The other day my husband dashed off an email to a dozen friends and neighbours titled ‘meat, eggs and parsnips’. Our farmer friend Kathleen was coming to town and had offered to deliver some food. He included Kathleen’s answers to his questions about how the food was produced:
‘we do nothing to the cattle; they are born and stay with the herd their entire life (until their one bad day). The cattle have only pasture and hay, nothing else (no finishing on grain). The chickens are truly free-range and are fed certified organic grains. They also have happy days with no other inputs from us (well I do pat them and our son hugs them). The vegetables are from organic seed if we can source it, and we only fertilize with manure from our animals.

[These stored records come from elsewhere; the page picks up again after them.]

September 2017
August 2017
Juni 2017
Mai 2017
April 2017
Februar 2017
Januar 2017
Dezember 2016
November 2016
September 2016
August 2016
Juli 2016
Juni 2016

No herbicides, no pesticides, just lots of mulch and weeding.’
The next week, at the appointed day and time, people arrived on foot, bike and car in front of our house and gathered around Kathleen’s truck to pick up their orders.
A few weeks later, we visited the source of the food, a bucolic farm near Ottawa that Kathleen runs with her husband. Our seven-year old and theirs gathered eggs and played hide and-go-seek in the hay bales. We visited the Scottish Highland cattle, drank coffee, helped harvest onions, shared our friends’ dismay when the chickens got into the broccoli field. And for months to come, we’ll be enjoying succulent hamburgers and remembering the taste of those sweetest-ever parsnips and the smell of the wind through the fields.
To be realistic, this kind of sporadic exchange, lovely as it is, will not replace more conventional food distribution for us. We’ll still go to the supermarket to buy what we don’t get from our Community Supported Agriculture basket and occasional stops at the farmer’s market. But it’s worth thinking about the value of such direct connections and how they could be multiplied.
One way of making more direct producer-consumer connections, even across distance, is through traceability programs such as ThisFish, an initiative of Ecotrust Canada (and fishing industry partners) and a Foundation grantee. ThisFish traces seafood back to its origins so that eaters know who caught it, where and how. Fish harvesters identify their catch with a unique code, upload the information and then consumers type or scan it into the ThisFish site. This gives access not only to maps of where fish is caught, sustainability ratings and recipes, but also lets you send an email straight to the fisher. ThisFish made a word map of emails people had sent to ‘their’ fishers, which looked like this:
Not only are fishers able to hear questions and comments on their fish and get a real sense of who is eating it, but they, and everyone else along the supply chain, are able to better understand how it’s working: how long it takes for fish to transit, what happens to price along the way, who buys it and how fresh it is. ThisFish seafood is as of yet available primarily in selected restaurants and retailers, and they have just opened an on-line store: check in out here: http://thisfish.info/shop
It is still up to the consumer to navigate better choices; ThisFish is not a certification or rating of sustainability, only a traceability system. This brings up the question of trust and the purpose of traceability systems, ratings (such as, for seafood, SeaChoice or OceanWise) and third-party certifications (Marine Stewardship Council, organic, Aquaculture Stewardship Council…). Both producers and consumers often point out that they don’t feel the need for a stamp of approval when they know each other. But the longer the supply chain, the more relevant certification becomes.
Third-party certification not only provides consumers assurance that there is some verification of sustainability claims, but also lays out a set of standards –a rulebook about what practices are allowable underpinned by a set of principles. In the best cases, such the system integrates a way for producers to learn from and challenge each other (through farm visits, for example) as well as to access markets and better prices.
If there was a trust continuum for food, it might look something like this:

Of course this is all pretty big brush and should be nuanced – for example by the fact that some certification systems and traceability systems are more trustworthy than others. Voluntary as well as mandatory disclosures of information about corporate performance are on the rise globally, as noted in the 2013 edition of the Global Reporting Initiative’s Carrots and Sticks. Communications technology has made it easier to share information about products – the challenge is often sifting the information and making sense of it.
However more transparency, traceability and trust is achieved – better regulation, reporting, labelling or knowing your fisher or farmer – it contributes to raising the bar on how food is produced and drives us toward a more sustainable food system.